Chokwe Lumumba (* 2. August 1947 as Edwin Finley Taliaferro in Detroit , Michigan ; † 25. February 2014 in Jackson , Mississippi ) was an American lawyer , politician and civil rights activist . He was a member of the Democratic Party and the Mayor of Jackson from July 1, 2013 until his death.

Life

Edwin Taliaferro was born the second of eight children of Lucien Taliaferro and his wife Priscilla in Detroit and grew up there. His family is from Kansas on his father's side and from Alabama on his mother's side ; the parents moved to Detroit during the Great Migration because of the jobs there. Taliaferro attended St. Theresa High School in Detroit, where he was intermittent student representative and captain of the football team.

The day after Martin Luther King was assassinated on April 4, 1968, Taliaferro took part in the occupation of a faculty building at Western Michigan University to demonstrate for black students' equal rights to study. Taliaferro studied law at Kalamazoo College until 1969 . Also in 1969 Taliaferro changed its name to Chokwe Lumumba, this name is derived from the Chokwe ethnic group living in southwest Africa and from the name of the first Prime Minister of the Democratic Republic of the Congo , Patrice Lumumba . Lumumba was active in the so-called black nationalism and was elected second vice president of the civil rights movement Republic of New Africa in 1971 . Shortly thereafter, the "administration" of the Republic of New Africa was moved to Mississippi and Lumumba moved in March 1971 to a farm in Hinds County .

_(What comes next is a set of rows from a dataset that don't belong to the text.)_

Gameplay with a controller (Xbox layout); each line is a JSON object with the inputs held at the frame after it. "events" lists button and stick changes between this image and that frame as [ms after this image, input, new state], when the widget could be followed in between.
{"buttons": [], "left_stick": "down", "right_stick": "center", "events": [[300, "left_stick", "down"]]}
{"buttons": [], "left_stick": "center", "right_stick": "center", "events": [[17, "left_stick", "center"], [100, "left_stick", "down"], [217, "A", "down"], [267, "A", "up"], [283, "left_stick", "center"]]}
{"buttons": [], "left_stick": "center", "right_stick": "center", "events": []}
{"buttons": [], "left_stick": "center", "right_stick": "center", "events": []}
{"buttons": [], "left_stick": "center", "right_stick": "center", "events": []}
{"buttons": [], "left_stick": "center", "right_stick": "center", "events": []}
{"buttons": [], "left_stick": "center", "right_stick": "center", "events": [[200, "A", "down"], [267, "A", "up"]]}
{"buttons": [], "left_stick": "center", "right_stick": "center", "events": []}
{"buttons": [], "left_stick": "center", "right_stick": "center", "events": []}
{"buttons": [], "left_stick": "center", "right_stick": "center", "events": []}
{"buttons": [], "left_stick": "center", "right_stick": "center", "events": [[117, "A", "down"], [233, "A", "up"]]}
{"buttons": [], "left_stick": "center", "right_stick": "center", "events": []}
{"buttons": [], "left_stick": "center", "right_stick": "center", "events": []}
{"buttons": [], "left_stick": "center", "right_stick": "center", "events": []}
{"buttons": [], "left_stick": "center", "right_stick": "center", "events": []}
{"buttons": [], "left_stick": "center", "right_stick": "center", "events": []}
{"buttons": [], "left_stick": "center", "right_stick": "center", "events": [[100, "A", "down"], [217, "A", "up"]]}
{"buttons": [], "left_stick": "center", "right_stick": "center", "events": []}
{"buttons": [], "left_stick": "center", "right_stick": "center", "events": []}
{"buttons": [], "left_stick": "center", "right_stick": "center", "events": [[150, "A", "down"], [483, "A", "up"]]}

In 1975, Lumumba received a Juris Doctor degree from Wayne State University . He then worked at the Detroit Public Defenders Office and later for a law firm. In 1988 Lumumba returned to Mississippi and worked in Jackson from then on. In 2009 he was appointed to the city council elected by Jackson. On May 7, 2013, Lumumba took part in the Jackson mayoral election and received 24.26 percent of the vote in the first round of the election before incumbent Harvey Johnson Jr. , but behind his challenger Jonathan Lee, who received 34.84 percent of the vote. In the runoff election on May 21, 2013, Lumumba received 54.06 percent of the vote and was thus elected the new mayor. On July 1, 2013, he took office. During his tenure, Lumumba mainly implemented infrastructure measures.

Lumumba was married and had two sons and a daughter. His younger son Chokwe Antar Lumumba is also a lawyer, was a partner in his father's law firm for a while and has also been Mayor of Jackson since July 3, 2017.

death

Chokwe Lumumba died after only eight months in office on February 25, 2014 at St. Dominic Hospital in Jackson. The exact cause of death is unknown. Suspicions that Lumumba had been murdered shortly after his death could not be confirmed. According to official information, he died of heart failure as a result of a dragged on cold.

Individual evidence

  1. Herbert Buchsbaum: Jackson Mourns Mayor With Militant Past Who Won Over Skeptics. The New York Times , March 9, 2014, accessed July 26, 2019.
  2. a b R. L. Nave: Profile: Chokwe Lumumba. Jackson Free Press, May 15, 2013, accessed July 26, 2019.
  3. Bob Wing: “Jackson, hell yes:” Chokwe Lumumba elected mayor. In: peoplesworld.org , June 10, 2013, accessed July 26, 2019.
  4. Siddhartha Mitter: Chokwe Lumumba, radical mayor of Jackson, Miss., Dies at 66. Al Jazeera America , February 26, 2014, accessed on July 26, 2019.
  5. Donna Ladd: Mayor Lumumba's Son Responds to Accusations that He Was Murdered. Jackson Free Press, March 3, 2014, accessed July 26, 2019.